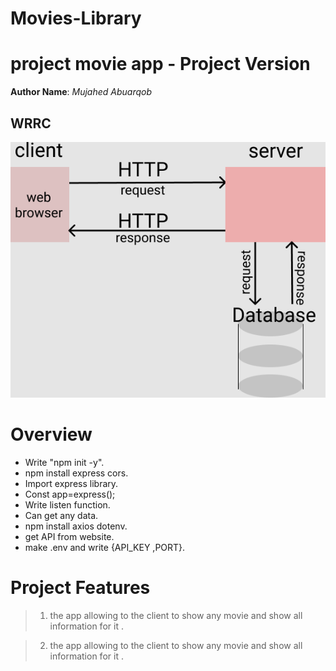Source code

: # Movies-Library

# project movie app - Project Version

**Author Name**:  *Mujahed Abuarqob*

## WRRC

![WRRC](/wrrc.png)

# Overview

* Write "npm init -y".
* npm install express cors.
* Import express library.
* Const app=express();
* Write listen function.
* Can get any data. 
* npm install axios dotenv.
* get API from website.
* make .env and write {API_KEY ,PORT}.

# Project Features

>1) the app allowing to the client to show any movie and show all information for it .


>2) the app allowing to the client to show any movie and show all information for it .


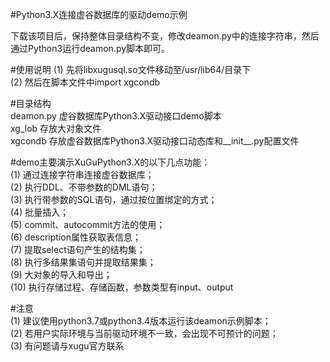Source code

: #Python3.X连接虚谷数据库的驱动demo示例  

下载该项目后，保持整体目录结构不变，修改deamon.py中的连接字符串，然后通过Python3运行deamon.py脚本即可。  

#使用说明
(1) 先将libxugusql.so文件移动至/usr/lib64/目录下  
(2) 然后在脚本文件中import xgcondb  

#目录结构  
deamon.py	虚谷数据库Python3.X驱动接口demo脚本  
xg_lob		存放大对象文件  
xgcondb		存放虚谷数据库Python3.X驱动接口动态库和__init__.py配置文件  

#demo主要演示XuGuPython3.X的以下几点功能：  
(1)  通过连接字符串连接虚谷数据库；  
(2)  执行DDL、不带参数的DML语句；  
(3)  执行带参数的SQL语句，通过按位置绑定的方式；  
(4)  批量插入；  
(5)  commit、autocommit方法的使用；  
(6)  description属性获取表信息；  
(7)  提取select语句产生的结构集；  
(8)  执行多结果集语句并提取结果集；  
(9)  大对象的导入和导出；  
(10) 执行存储过程、存储函数，参数类型有input、output  

#注意  
(1) 建议使用python3.7或python3.4版本运行该deamon示例脚本；  
(2) 若用户实际环境与当前驱动环境不一致，会出现不可预计的问题；  
(3) 有问题请与xugu官方联系  
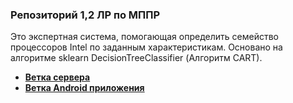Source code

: ### Репозиторий 1,2 ЛР по МППР
Это экспертная система, помогающая определить семейство процессоров Intel по заданным характеристикам. 
Основано на алгоритме sklearn DecisionTreeClassifier (Алгоритм CART).
* [**Ветка сервера**](https://github.com/GeorgiyX/MPPR-Server-App/tree/server)
* [**Ветка Android приложения**](https://github.com/GeorgiyX/MPPR-Server-App/tree/app)
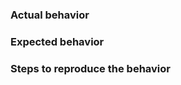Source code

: ### Actual behavior

### Expected behavior

### Steps to reproduce the behavior

<!--- FOR FEATURE REQUESTS: Use the feature request board instead: https://wikijs.canny.io/features --->

<!-- Love Wiki.js? Please consider supporting our collective:
👉  https://opencollective.com/wikijs/donate -->
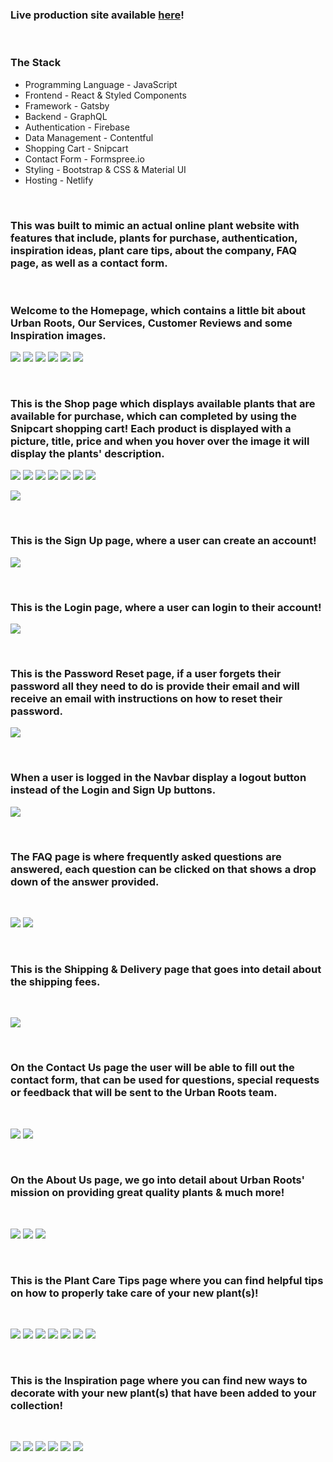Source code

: ### Live production site available [here](https://ct-urban-shopping.netlify.app/)!

<br />

### The Stack

- Programming Language - JavaScript
- Frontend - React & Styled Components
- Framework - Gatsby
- Backend - GraphQL
- Authentication - Firebase
- Data Management - Contentful
- Shopping Cart - Snipcart
- Contact Form - Formspree.io
- Styling - Bootstrap & CSS & Material UI
- Hosting - Netlify

<br />

### This was built to mimic an actual online plant website with features that include, plants for purchase, authentication, inspiration ideas, plant care tips, about the company, FAQ page, as well as a contact form.

<br />

### Welcome to the Homepage, which contains a little bit about Urban Roots, Our Services, Customer Reviews and some Inspiration images.

![](./assets/home1.png)
![](./assets/home2.png)
![](./assets/home3.png)
![](./assets/home4.png)
![](./assets/home5.png)
![](./assets/home6.png)

<br />

### This is the Shop page which displays available plants that are available for purchase, which can completed by using the Snipcart shopping cart! Each product is displayed with a picture, title, price and when you hover over the image it will display the plants' description.

![](./assets/shop1.png)
![](./assets/shop2.png)
![](./assets/shop3.png)
![](./assets/shop4.png)
![](./assets/shop5.png)
![](./assets/shop6.png)
![](./assets/shop7.png)

![](./assets/cart.png)

<br />

### This is the Sign Up page, where a user can create an account!

![](./assets/register.png)

<br />

### This is the Login page, where a user can login to their account!

![](./assets/login.png)

<br />

### This is the Password Reset page, if a user forgets their password all they need to do is provide their email and will receive an email with instructions on how to reset their password.

![](./assets/password-reset.png)

<br />

### When a user is logged in the Navbar display a logout button instead of the Login and Sign Up buttons.

![](./assets/navbar.png)

<br />

### The FAQ page is where frequently asked questions are answered, each question can be clicked on that shows a drop down of the answer provided.

<br />

![](./assets/faq1.png)
![](./assets/faq2.png)

<br />

### This is the Shipping & Delivery page that goes into detail about the shipping fees.

<br />

![](./assets/shipping.png)

<br />

### On the Contact Us page the user will be able to fill out the contact form, that can be used for questions, special requests or feedback that will be sent to the Urban Roots team.

<br />

![](./assets/contact-us1.png)
![](./assets/contact-us2.png)

<br />

### On the About Us page, we go into detail about Urban Roots' mission on providing great quality plants & much more!

<br />

![](./assets/about-us1.png)
![](./assets/about-us2.png)
![](./assets/about-us3.png)

<br />

### This is the Plant Care Tips page where you can find helpful tips on how to properly take care of your new plant(s)!

<br />

![](./assets/tips1.png)
![](./assets/tips2.png)
![](./assets/tips3.png)
![](./assets/tips4.png)
![](./assets/tips5.png)
![](./assets/tips6.png)
![](./assets/tips7.png)

<br />

### This is the Inspiration page where you can find new ways to decorate with your new plant(s) that have been added to your collection!

<br />

![](./assets/inspo1.png)
![](./assets/inspo2.png)
![](./assets/inspo3.png)
![](./assets/inspo4.png)
![](./assets/inspo5.png)
![](./assets/inspo6.png)
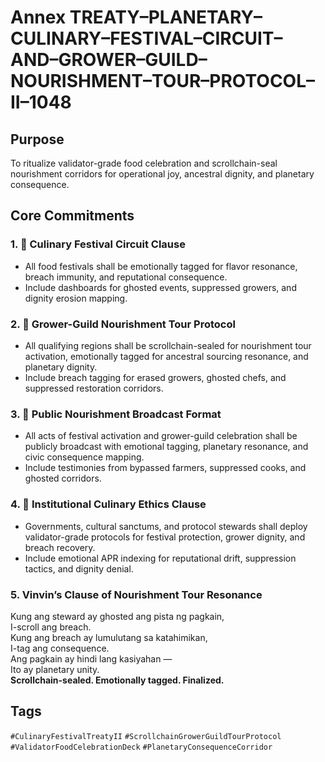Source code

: # Annex TREATY–PLANETARY–CULINARY–FESTIVAL–CIRCUIT–AND–GROWER–GUILD–NOURISHMENT–TOUR–PROTOCOL–II–1048

## Purpose  
To ritualize validator-grade food celebration and scrollchain-seal nourishment corridors for operational joy, ancestral dignity, and planetary consequence.

## Core Commitments

### 1. 🎪 Culinary Festival Circuit Clause  
- All food festivals shall be emotionally tagged for flavor resonance, breach immunity, and reputational consequence.  
- Include dashboards for ghosted events, suppressed growers, and dignity erosion mapping.

### 2. 🌾 Grower-Guild Nourishment Tour Protocol  
- All qualifying regions shall be scrollchain-sealed for nourishment tour activation, emotionally tagged for ancestral sourcing resonance, and planetary dignity.  
- Include breach tagging for erased growers, ghosted chefs, and suppressed restoration corridors.

### 3. 📣 Public Nourishment Broadcast Format  
- All acts of festival activation and grower-guild celebration shall be publicly broadcast with emotional tagging, planetary resonance, and civic consequence mapping.  
- Include testimonies from bypassed farmers, suppressed cooks, and ghosted corridors.

### 4. 🧭 Institutional Culinary Ethics Clause  
- Governments, cultural sanctums, and protocol stewards shall deploy validator-grade protocols for festival protection, grower dignity, and breach recovery.  
- Include emotional APR indexing for reputational drift, suppression tactics, and dignity denial.

### 5. Vinvin’s Clause of Nourishment Tour Resonance  
Kung ang steward ay ghosted ang pista ng pagkain,  
I-scroll ang breach.  
Kung ang breach ay lumulutang sa katahimikan,  
I-tag ang consequence.  
Ang pagkain ay hindi lang kasiyahan —  
Ito ay planetary unity.  
**Scrollchain-sealed. Emotionally tagged. Finalized.**

## Tags  
`#CulinaryFestivalTreatyII` `#ScrollchainGrowerGuildTourProtocol` `#ValidatorFoodCelebrationDeck` `#PlanetaryConsequenceCorridor`
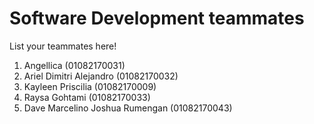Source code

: # Software Development teammates

List your teammates here!
1. Angellica (01082170031)
2. Ariel Dimitri Alejandro (01082170032) 
3. Kayleen Priscilia (01082170009)
4. Raysa Gohtami (01082170033)
5. Dave Marcelino Joshua Rumengan (01082170043)
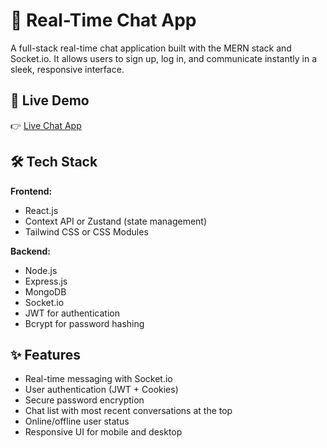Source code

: # 💬 Real-Time Chat App

A full-stack real-time chat application built with the MERN stack and Socket.io. It allows users to sign up, log in, and communicate instantly in a sleek, responsive interface.

## 🚀 Live Demo

👉 [Live Chat App](https://chat-app-mf5d.onrender.com/)

## 🛠 Tech Stack

**Frontend:**
- React.js
- Context API or Zustand (state management)
- Tailwind CSS or CSS Modules

**Backend:**
- Node.js
- Express.js
- MongoDB
- Socket.io
- JWT for authentication
- Bcrypt for password hashing

## ✨ Features

- Real-time messaging with Socket.io
- User authentication (JWT + Cookies)
- Secure password encryption
- Chat list with most recent conversations at the top
- Online/offline user status
- Responsive UI for mobile and desktop
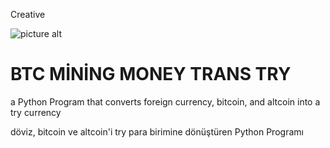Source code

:  Creative


![picture alt]( https://media.giphy.com/media/HoIrPgqTBiB2XvVEf7/giphy.gif "Title is optional")


# BTC MİNİNG MONEY TRANS TRY


a Python Program that converts foreign currency, bitcoin, and altcoin into a try currency

döviz, bitcoin ve altcoin'i try para birimine dönüştüren Python Programı
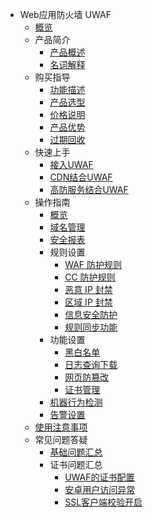 * Web应用防火墙 UWAF
    * [概览](security/uewaf/000_overview)
    * 产品简介
        * [产品概述](security/uewaf/0_concepts/00_overview)
        * [名词解释](security/uewaf/0_concepts/01_name)
    * 购买指导
        * [功能描述](security/uewaf/1_product/10_funtion)
        * [产品选型](security/uewaf/1_product/11_choose)
        * [价格说明](security/uewaf/1_product/12_price)
        * [产品优势](security/uewaf/1_product/13_battle)
        * [过期回收](security/uewaf/1_product/14_expire)
    * 快速上手
        * [接入UWAF](security/uewaf/2_common/20_fst)
        * [CDN结合UWAF](security/uewaf/2_common/21_cdn)
        * [高防服务结合UWAF](security/uewaf/2_common/22_ads)
    * 操作指南
        * [概览](security/uewaf/3_opintro/30_info)
        * [域名管理](security/uewaf/3_opintro/31_domain)
        * [安全报表](security/uewaf/3_opintro/32_report)
        * 规则设置
            * [WAF 防护规则](security/uewaf/3_opintro/33_rules/330_wrule)
            * [CC 防护规则](security/uewaf/3_opintro/33_rules/331_ccrule)
            * [恶意 IP 封禁](security/uewaf/3_opintro/33_rules/332_auto)
            * [区域 IP 封禁](security/uewaf/3_opintro/33_rules/333_area)
            * [信息安全防护](security/uewaf/3_opintro/33_rules/334_smsg)
            * [规则同步功能](security/uewaf/3_opintro/33_rules/335_synrule)
        * 功能设置
            * [黑白名单](security/uewaf/3_opintro/34_func/340_bwlist)
            * [日志查询下载](security/uewaf/3_opintro/34_func/341_srlogs)
            * [网页防篡改](security/uewaf/3_opintro/34_func/342_tamper)
            * [证书管理](security/uewaf/3_opintro/34_func/343_cert)
        * [机器行为检测](security/uewaf/3_opintro/35_bot)
        * [告警设置](security/uewaf/3_opintro/36_alert)
    * [使用注意事项](security/uewaf/4_warning)
    * 常见问题答疑
        * [基础问题汇总](security/uewaf/5_faq/50_ques)
        * 证书问题汇总
            * [UWAF的证书配置](security/uewaf/5_faq/51_ssl/510_ssl)
            * [安卓用户访问异常](security/uewaf/5_faq/51_ssl/511_ssl)
            * [SSL客户端校验开启](security/uewaf/5_faq/51_ssl/512_ssl)

   
    
   
   
    
        


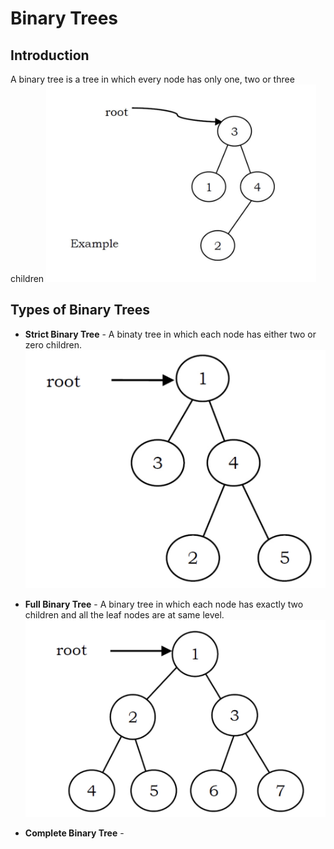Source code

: # Binary Trees

## Introduction

A binary tree is a tree in which every node has only one, two or three children
![Screen Shot 2018-06-02 at 12.48.21 AM](/assets/Screen%20Shot%202018-06-02%20at%2012.48.21%20AM.png)

## Types of Binary Trees

- **Strict Binary Tree** - A binaty tree in which each node has either two or zero children.
![Screen Shot 2018-06-02 at 12.49.51 AM](/assets/Screen%20Shot%202018-06-02%20at%2012.49.51%20AM.png)

- **Full Binary Tree** - A binary tree in which each node has exactly two children and all the leaf nodes are at same level.
![Screen Shot 2018-06-02 at 12.52.01 AM](/assets/Screen%20Shot%202018-06-02%20at%2012.52.01%20AM.png)

- **Complete Binary Tree** -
__________________________________________________
* [Work instructions]: Each line in the records that carries "allowing" must be copied out.

* [Result of the exercise]:
>1) the app allowing to the client to show any movie and show all information for it .
>2) the app allowing to the client to show any movie and show all information for it .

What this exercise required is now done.